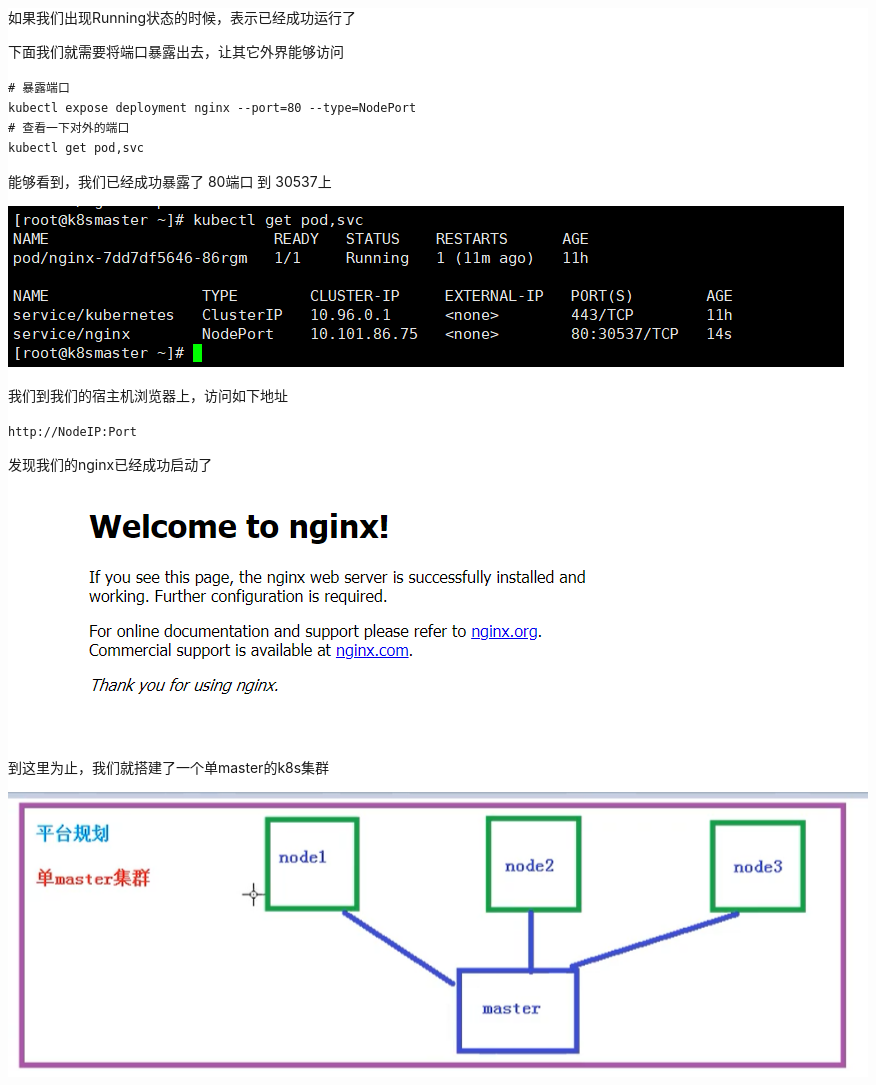 如果我们出现Running状态的时候，表示已经成功运行了

下面我们就需要将端口暴露出去，让其它外界能够访问

```
# 暴露端口
kubectl expose deployment nginx --port=80 --type=NodePort
# 查看一下对外的端口
kubectl get pod,svc
```

能够看到，我们已经成功暴露了 80端口 到 30537上

![image-20220510111800310](Kubernetes.assets/image-20220510111800310.png)

我们到我们的宿主机浏览器上，访问如下地址

```
http://NodeIP:Port
```

发现我们的nginx已经成功启动了

![image-20201113204056851](kubernetes.assets/image-20201113204056851.png)

到这里为止，我们就搭建了一个单master的k8s集群

![image-20201113204158884](kubernetes.assets/image-20201113204158884.png)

● ● ● ●

Instructions to follow
Search the entries for the string "image". Copy every line that has it.

Answer below
![image-20220510111800310](Kubernetes.assets/image-20220510111800310.png)
![image-20201113204056851](kubernetes.assets/image-20201113204056851.png)
![image-20201113204158884](kubernetes.assets/image-20201113204158884.png)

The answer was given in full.